Reproduce every line of text in the listing below without changing a character, and leave the pictures out of your copy.

☆ ☆ ☆ ☆ ☆

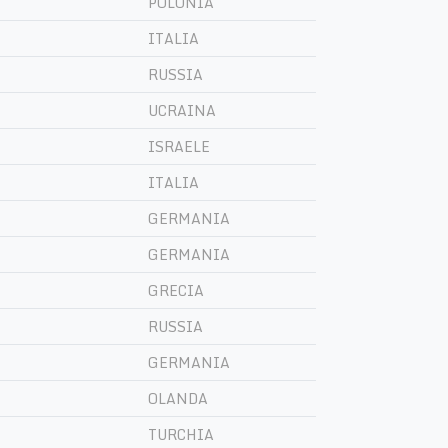
POLONIA
ITALIA
RUSSIA
UCRAINA
ISRAELE
ITALIA
GERMANIA
GERMANIA
GRECIA
RUSSIA
GERMANIA
OLANDA
TURCHIA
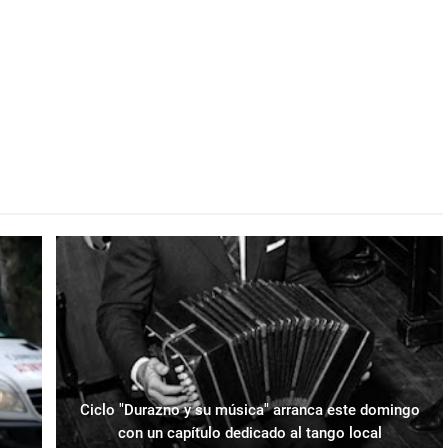
Ciclo "Durazno y su música" arranca este domingo
con un capítulo dedicado al tango local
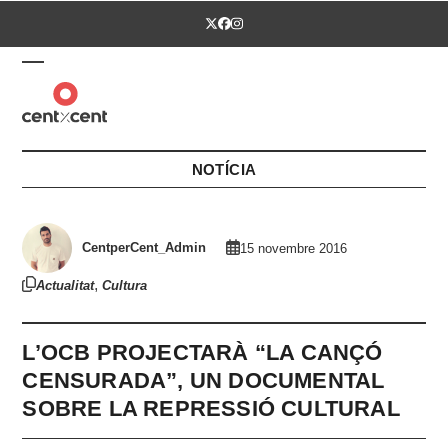
Skip
Twitter
Facebook
Instagram
to
content
Open
Close
mobile
mobile
menu
menu
NOTÍCIA
CentperCent_Admin
15 novembre 2016
,
Actualitat
Cultura
L’OCB PROJECTARÀ “LA CANÇÓ
CENSURADA”, UN DOCUMENTAL
SOBRE LA REPRESSIÓ CULTURAL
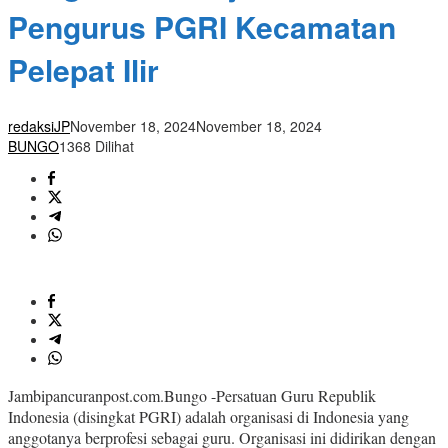
Pengurus PGRI Kecamatan
Pelepat Ilir
redaksiJP
November 18, 2024
November 18, 2024
BUNGO
1368 Dilihat
Jambipancuranpost.com.Bungo -Persatuan Guru Republik
Indonesia (disingkat PGRI) adalah organisasi di Indonesia yang
anggotanya berprofesi sebagai guru. Organisasi ini didirikan dengan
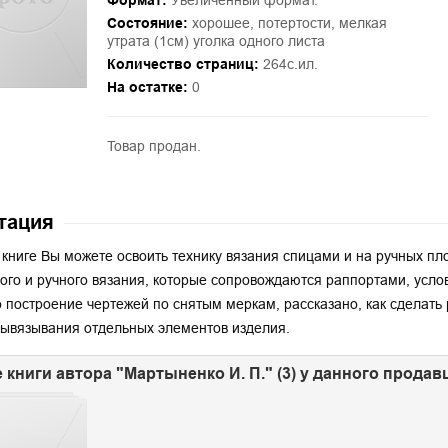
Формат:
Увеличенный формат.
Состояние:
хорошее, потертости, мелкая
утрата (1см) уголка одного листа
Количество страниц:
264с.ил.
На остатке:
0
Товар продан.
тация
 книге Вы можете освоить технику вязания спицами и на ручных п
го и ручного вязания, которые сопровождаются раппортами, усло
 построение чертежей по снятым меркам, рассказано, как сделать 
ывязывания отдельных элементов изделия.
 книги автора "Мартыненко И. П." (3) у данного продав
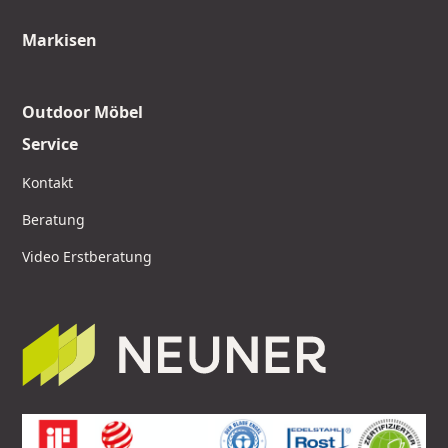
Markisen
Outdoor Möbel
Service
Kontakt
Beratung
Video Erstberatung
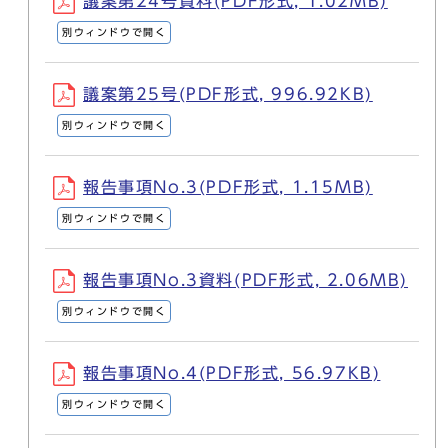
議案第24号資料(PDF形式, 1.02MB)
別ウィンドウで開く
議案第25号(PDF形式, 996.92KB)
別ウィンドウで開く
報告事項No.3(PDF形式, 1.15MB)
別ウィンドウで開く
報告事項No.3資料(PDF形式, 2.06MB)
別ウィンドウで開く
報告事項No.4(PDF形式, 56.97KB)
別ウィンドウで開く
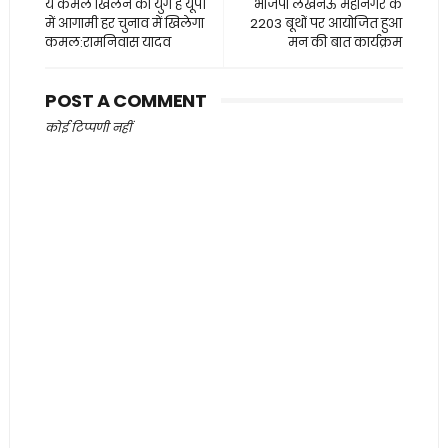
ये कमल खिलने का युग है यूपी
भाजपा लखनऊ महानगर के
में आगामी हर चुनाव में खिलेगा
2203 बूथों पर आयोजित हुआ
कमल:रामनिवास यादव
मन की बात कार्यक्रम
POST A COMMENT
कोई टिप्पणी नहीं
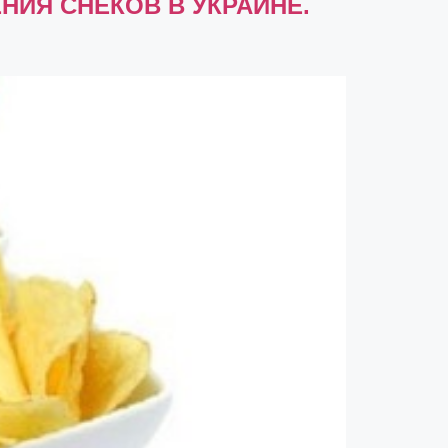
ИЯ СНЕКОВ В УКРАИНЕ.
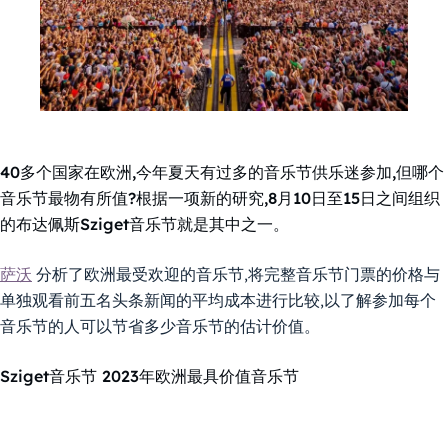
40多个国家在欧洲,今年夏天有过多的音乐节供乐迷参加,但哪个
音乐节最物有所值?根据一项新的研究,8月10日至15日之间组织
的布达佩斯Sziget音乐节就是其中之一。
萨沃
分析了欧洲最受欢迎的音乐节,将完整音乐节门票的价格与
单独观看前五名头条新闻的平均成本进行比较,以了解参加每个
音乐节的人可以节省多少音乐节的估计价值。
Sziget音乐节 2023年欧洲最具价值音乐节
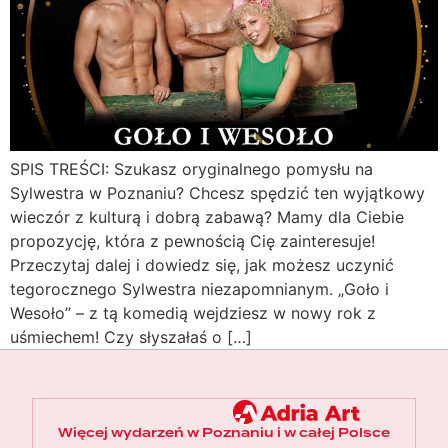
SPIS TREŚCI: Szukasz oryginalnego pomysłu na
Sylwestra w Poznaniu? Chcesz spędzić ten wyjątkowy
wieczór z kulturą i dobrą zabawą? Mamy dla Ciebie
propozycję, która z pewnością Cię zainteresuje!
Przeczytaj dalej i dowiedz się, jak możesz uczynić
tegorocznego Sylwestra niezapomnianym. „Goło i
Wesoło” – z tą komedią wejdziesz w nowy rok z
uśmiechem! Czy słyszałaś o […]
Więcej wydarzeń w Poznaniu i w całej Polsce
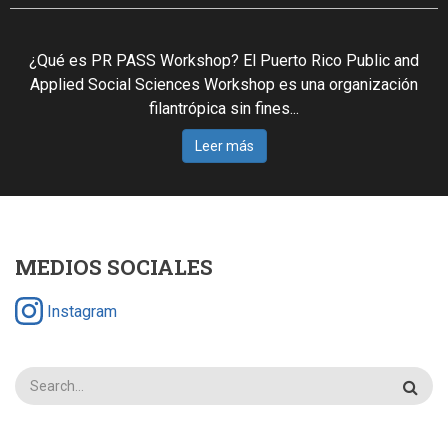
¿Qué es PR PASS Workshop? El Puerto Rico Public and
Applied Social Sciences Workshop es una organización
filantrópica sin fines...
Leer más
MEDIOS SOCIALES
Instagram
Search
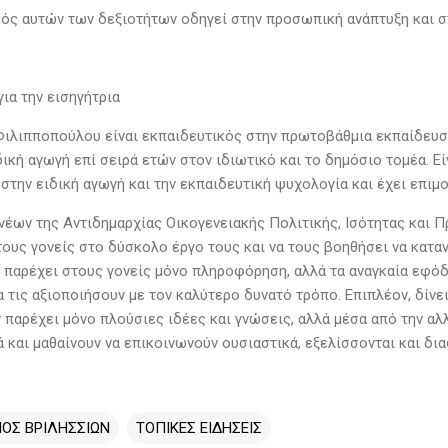
ός αυτών των δεξιοτήτων οδηγεί στην προσωπική ανάπτυξη και στ
για την εισηγήτρια
Φιλιπποπούλου είναι εκπαιδευτικός στην πρωτοβάθμια εκπαίδευση
δική αγωγή επί σειρά ετών στον ιδιωτικό και το δημόσιο τομέα. 
 στην ειδική αγωγή και την εκπαιδευτική ψυχολογία και έχει επι
νέων της Αντιδημαρχίας Οικογενειακής Πολιτικής, Ισότητας και 
τους γονείς στο δύσκολο έργο τους και να τους βοηθήσει να κατα
 παρέχει στους γονείς μόνο πληροφόρηση, αλλά τα αναγκαία εφόδ
α τις αξιοποιήσουν με τον καλύτερο δυνατό τρόπο. Επιπλέον, δίνε
ν παρέχει μόνο πλούσιες ιδέες και γνώσεις, αλλά μέσα από την 
 και μαθαίνουν να επικοινωνούν ουσιαστικά, εξελίσσονται και δι
ΟΣ ΒΡΙΛΗΣΣΙΩΝ
ΤΟΠΙΚΕΣ ΕΙΔΗΣΕΙΣ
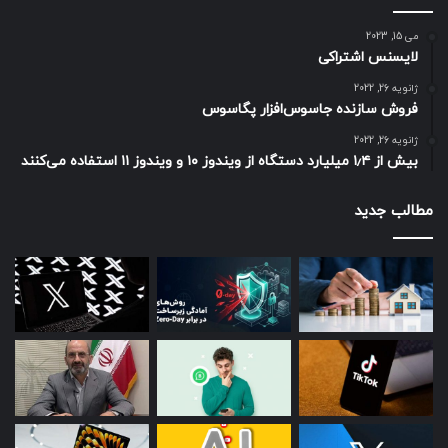
می 15, 2023
لایسنس اشتراکی
ژانویه 26, 2022
فروش سازنده جاسوس‌افزار پگاسوس
ژانویه 26, 2022
بیش از ۱٫۴ میلیارد دستگاه از ویندوز ۱۰ و ویندوز ۱۱ استفاده می‌کنند
مطالب جدید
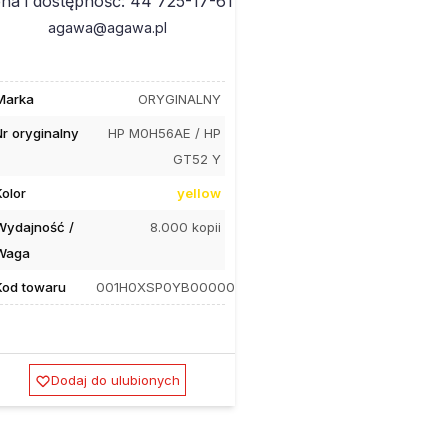
na i dostępność: 44 725-17-61
agawa@agawa.pl
Marka
ORYGINALNY
Nr oryginalny
HP M0H56AE / HP
GT52 Y
Kolor
yellow
Wydajność /
8.000 kopii
Waga
Kod towaru
001H0XSP0YB00000
Dodaj do ulubionych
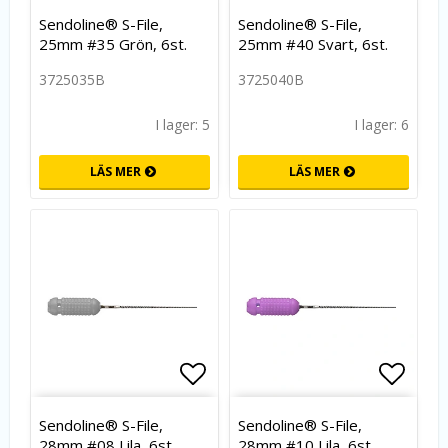
Lägg till i favoritlistan
Lägg t
Sendoline® S-File,
Sendoline® S-File,
25mm #35 Grön, 6st.
25mm #40 Svart, 6st.
3725035B
3725040B
I lager: 5
I lager: 6
LÄS MER
LÄS MER
Lägg till i favoritlistan
Lägg t
Sendoline® S-File,
Sendoline® S-File,
28mm #08 Lila, 6st.
28mm #10 Lila, 6st.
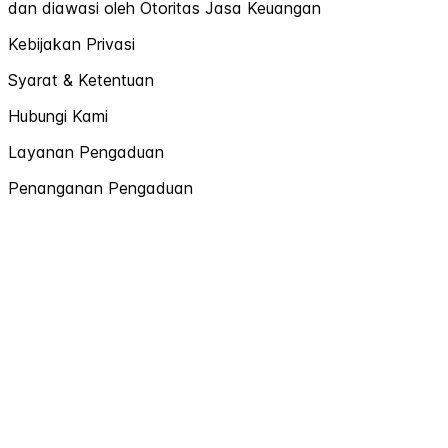
dan diawasi oleh Otoritas Jasa Keuangan
Kebijakan Privasi
Syarat & Ketentuan
Hubungi Kami
Layanan Pengaduan
Penanganan Pengaduan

☆ ☆ ☆ ☆ ☆

# SOLUTION TO THIS EXERCISE:
POLONIA
ITALIA
RUSSIA
UCRAINA
ISRAELE
ITALIA
GERMANIA
GERMANIA
GRECIA
RUSSIA
GERMANIA
OLANDA
TURCHIA
Ciclo "Durazno y su música" arranca este domingo
con un capítulo dedicado al tango local
Skip
Twitter
Facebook
Instagram
to
content
Open
Close
mobile
mobile
menu
menu
NOTÍCIA
CentperCent_Admin
15 novembre 2016
,
Actualitat
Cultura
L’OCB PROJECTARÀ “LA CANÇÓ
CENSURADA”, UN DOCUMENTAL
SOBRE LA REPRESSIÓ CULTURAL
Pengurus PGRI Kecamatan
Pelepat Ilir
redaksiJP
November 18, 2024
November 18, 2024
BUNGO
1368 Dilihat
Jambipancuranpost.com.Bungo -Persatuan Guru Republik
Indonesia (disingkat PGRI) adalah organisasi di Indonesia yang
anggotanya berprofesi sebagai guru. Organisasi ini didirikan dengan
Формат:
Увеличенный формат.
Состояние:
хорошее, потертости, мелкая
утрата (1см) уголка одного листа
Количество страниц:
264с.ил.
На остатке:
0
Товар продан.
тация
 книге Вы можете освоить технику вязания спицами и на ручных п
го и ручного вязания, которые сопровождаются раппортами, усло
 построение чертежей по снятым меркам, рассказано, как сделать 
ывязывания отдельных элементов изделия.
 книги автора "Мартыненко И. П." (3) у данного продав
Markisen
Outdoor Möbel
Service
Kontakt
Beratung
Video Erstberatung
議案第24号資料(PDF形式, 1.02MB)
別ウィンドウで開く
議案第25号(PDF形式, 996.92KB)
別ウィンドウで開く
報告事項No.3(PDF形式, 1.15MB)
別ウィンドウで開く
報告事項No.3資料(PDF形式, 2.06MB)
別ウィンドウで開く
報告事項No.4(PDF形式, 56.97KB)
別ウィンドウで開く
ये कमल खिलने का युग है यूपी
भाजपा लखनऊ महानगर के
में आगामी हर चुनाव में खिलेगा
2203 बूथों पर आयोजित हुआ
कमल:रामनिवास यादव
मन की बात कार्यक्रम
POST A COMMENT
कोई टिप्पणी नहीं
ИЯ СНЕКОВ В УКРАИНЕ.
40多个国家在欧洲,今年夏天有过多的音乐节供乐迷参加,但哪个
音乐节最物有所值?根据一项新的研究,8月10日至15日之间组织
的布达佩斯Sziget音乐节就是其中之一。
萨沃
分析了欧洲最受欢迎的音乐节,将完整音乐节门票的价格与
单独观看前五名头条新闻的平均成本进行比较,以了解参加每个
音乐节的人可以节省多少音乐节的估计价值。
Sziget音乐节 2023年欧洲最具价值音乐节
SPIS TREŚCI: Szukasz oryginalnego pomysłu na
Sylwestra w Poznaniu? Chcesz spędzić ten wyjątkowy
wieczór z kulturą i dobrą zabawą? Mamy dla Ciebie
propozycję, która z pewnością Cię zainteresuje!
Przeczytaj dalej i dowiedz się, jak możesz uczynić
tegorocznego Sylwestra niezapomnianym. „Goło i
Wesoło” – z tą komedią wejdziesz w nowy rok z
uśmiechem! Czy słyszałaś o […]
Więcej wydarzeń w Poznaniu i w całej Polsce
¿Qué es PR PASS Workshop? El Puerto Rico Public and
Applied Social Sciences Workshop es una organización
filantrópica sin fines...
Leer más
MEDIOS SOCIALES
Instagram
Search
ός αυτών των δεξιοτήτων οδηγεί στην προσωπική ανάπτυξη και στ
για την εισηγήτρια
Φιλιπποπούλου είναι εκπαιδευτικός στην πρωτοβάθμια εκπαίδευση
δική αγωγή επί σειρά ετών στον ιδιωτικό και το δημόσιο τομέα. 
 στην ειδική αγωγή και την εκπαιδευτική ψυχολογία και έχει επι
νέων της Αντιδημαρχίας Οικογενειακής Πολιτικής, Ισότητας και 
τους γονείς στο δύσκολο έργο τους και να τους βοηθήσει να κατα
 παρέχει στους γονείς μόνο πληροφόρηση, αλλά τα αναγκαία εφόδ
α τις αξιοποιήσουν με τον καλύτερο δυνατό τρόπο. Επιπλέον, δίνε
ν παρέχει μόνο πλούσιες ιδέες και γνώσεις, αλλά μέσα από την 
 και μαθαίνουν να επικοινωνούν ουσιαστικά, εξελίσσονται και δι
ΟΣ ΒΡΙΛΗΣΣΙΩΝ
ΤΟΠΙΚΕΣ ΕΙΔΗΣΕΙΣ
می 15, 2023
لایسنس اشتراکی
ژانویه 26, 2022
فروش سازنده جاسوس‌افزار پگاسوس
ژانویه 26, 2022
بیش از ۱٫۴ میلیارد دستگاه از ویندوز ۱۰ و ویندوز ۱۱ استفاده می‌کنند
مطالب جدید
na i dostępność: 44 725-17-61
agawa@agawa.pl
Marka
ORYGINALNY
Nr oryginalny
HP M0H56AE / HP
GT52 Y
Kolor
yellow
Wydajność /
8.000 kopii
Waga
Kod towaru
001H0XSP0YB00000
Dodaj do ulubionych
Lägg till i favoritlistan
Lägg t
Sendoline® S-File,
Sendoline® S-File,
25mm #35 Grön, 6st.
25mm #40 Svart, 6st.
3725035B
3725040B
I lager: 5
I lager: 6
LÄS MER
LÄS MER
Lägg till i favoritlistan
Lägg t
Sendoline® S-File,
Sendoline® S-File,
28mm #08 Lila, 6st.
28mm #10 Lila, 6st.
dan diawasi oleh Otoritas Jasa Keuangan
Kebijakan Privasi
Syarat & Ketentuan
Hubungi Kami
Layanan Pengaduan
Penanganan Pengaduan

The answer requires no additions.